We Had an Agreement Movie Quote

“We had an agreement” is a classic movie quote that has been used in various films. It is a line that is often delivered when a character feels betrayed or disappointed by someone they trusted.

In the context of movies, “we had an agreement” is often used to signify a broken promise or an unfulfilled expectation. It is a powerful phrase that conveys a lot of emotion and can be used to add depth and complexity to a character`s personality.

One of the most iconic uses of this movie quote can be found in the film Batman Begins (2005). In the movie, the character Ra`s al Ghul (played by Liam Neeson) delivers this line to Bruce Wayne (played by Christian Bale) after he discovers that Wayne has decided to become a vigilante to fight crime in Gotham City. “We had an agreement, Bruce,” Ghul says, disappointed that Wayne did not follow their plan to destroy Gotham.
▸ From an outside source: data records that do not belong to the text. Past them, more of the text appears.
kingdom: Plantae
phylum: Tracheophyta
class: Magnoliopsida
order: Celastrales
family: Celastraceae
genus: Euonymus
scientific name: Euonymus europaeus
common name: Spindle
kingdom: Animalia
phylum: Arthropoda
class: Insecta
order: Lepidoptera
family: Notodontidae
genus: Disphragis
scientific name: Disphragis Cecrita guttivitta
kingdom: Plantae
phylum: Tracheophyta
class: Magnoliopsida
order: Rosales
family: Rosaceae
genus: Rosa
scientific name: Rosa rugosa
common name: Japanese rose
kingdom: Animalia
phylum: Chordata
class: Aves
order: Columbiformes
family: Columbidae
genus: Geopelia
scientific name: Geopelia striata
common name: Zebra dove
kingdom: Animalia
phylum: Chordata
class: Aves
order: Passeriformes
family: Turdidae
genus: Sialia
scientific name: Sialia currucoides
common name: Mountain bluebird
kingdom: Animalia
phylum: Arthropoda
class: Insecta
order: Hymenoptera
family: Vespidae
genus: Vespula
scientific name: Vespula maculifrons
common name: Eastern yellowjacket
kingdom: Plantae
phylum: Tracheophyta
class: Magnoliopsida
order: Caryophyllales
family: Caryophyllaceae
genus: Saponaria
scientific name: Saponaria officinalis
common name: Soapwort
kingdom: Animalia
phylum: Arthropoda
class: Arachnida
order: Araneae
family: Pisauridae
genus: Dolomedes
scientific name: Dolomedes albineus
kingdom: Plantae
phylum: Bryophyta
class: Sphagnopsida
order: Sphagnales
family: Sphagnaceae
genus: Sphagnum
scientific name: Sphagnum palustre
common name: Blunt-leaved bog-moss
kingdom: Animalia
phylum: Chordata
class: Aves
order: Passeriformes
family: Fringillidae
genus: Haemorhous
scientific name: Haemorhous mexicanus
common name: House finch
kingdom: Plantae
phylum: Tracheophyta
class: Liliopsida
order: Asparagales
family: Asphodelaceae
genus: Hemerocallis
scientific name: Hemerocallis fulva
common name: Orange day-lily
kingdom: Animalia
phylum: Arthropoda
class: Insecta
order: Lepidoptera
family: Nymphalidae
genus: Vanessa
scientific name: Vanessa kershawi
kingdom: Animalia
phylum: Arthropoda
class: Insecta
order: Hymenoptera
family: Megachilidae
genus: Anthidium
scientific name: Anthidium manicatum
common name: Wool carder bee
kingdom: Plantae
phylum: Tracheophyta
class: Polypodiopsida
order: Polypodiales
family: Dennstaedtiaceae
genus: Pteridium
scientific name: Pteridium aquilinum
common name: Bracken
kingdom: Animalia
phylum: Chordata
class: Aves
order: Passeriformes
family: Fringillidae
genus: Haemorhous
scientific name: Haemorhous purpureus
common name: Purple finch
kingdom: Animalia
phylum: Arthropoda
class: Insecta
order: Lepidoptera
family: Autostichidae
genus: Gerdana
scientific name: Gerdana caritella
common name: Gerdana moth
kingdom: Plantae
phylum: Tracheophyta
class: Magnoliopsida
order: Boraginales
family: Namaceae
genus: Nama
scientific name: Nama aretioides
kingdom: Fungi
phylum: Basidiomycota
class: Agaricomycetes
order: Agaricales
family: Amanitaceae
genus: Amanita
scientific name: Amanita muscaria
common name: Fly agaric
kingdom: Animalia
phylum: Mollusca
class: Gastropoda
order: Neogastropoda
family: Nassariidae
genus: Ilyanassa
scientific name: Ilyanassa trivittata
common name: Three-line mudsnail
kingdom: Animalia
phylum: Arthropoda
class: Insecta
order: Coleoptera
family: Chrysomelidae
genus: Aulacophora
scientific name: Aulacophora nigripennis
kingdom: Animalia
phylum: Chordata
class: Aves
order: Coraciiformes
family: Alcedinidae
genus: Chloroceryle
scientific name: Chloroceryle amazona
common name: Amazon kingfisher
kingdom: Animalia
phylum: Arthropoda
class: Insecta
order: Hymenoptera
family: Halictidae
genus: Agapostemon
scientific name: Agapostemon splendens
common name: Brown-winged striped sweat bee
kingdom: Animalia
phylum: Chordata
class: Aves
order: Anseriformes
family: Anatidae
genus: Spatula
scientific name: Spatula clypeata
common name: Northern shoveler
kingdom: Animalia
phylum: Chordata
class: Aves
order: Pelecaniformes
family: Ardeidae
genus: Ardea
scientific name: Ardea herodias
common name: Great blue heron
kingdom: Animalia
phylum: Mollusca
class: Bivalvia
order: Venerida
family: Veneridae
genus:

Another memorable use of this movie quote is in the film The Social Network (2010). In this movie, the character Mark Zuckerberg (played by Jesse Eisenberg) says this line to his friend and co-founder of Facebook, Eduardo Saverin (played by Andrew Garfield). Zuckerberg accuses Saverin of violating their agreement and diluting his shares in the company, causing a rift in their friendship.

The phrase “we had an agreement” is a powerful tool for telling stories, as it can be used to establish a character`s intentions, expectations, and ideals. It can also be used to add tension and conflict to a scene, making it more engaging and exciting for the audience.

From a copy editing perspective, it is important to understand the context in which this movie quote is used. A good editor should be familiar with the movie, the characters involved, and the broader themes and motifs of the story. This will allow them to make edits that are both grammatically correct and accurate in terms of the intended meaning and context.

Overall, “we had an agreement” is a memorable and impactful movie quote that has been used in many films over the years. Whether used as a sign of conflict, betrayal, or disappointment, this phrase is a great tool for writers and filmmakers looking to add depth and complexity to their stories.


Comments are closed, but trackbacks and pingbacks are open.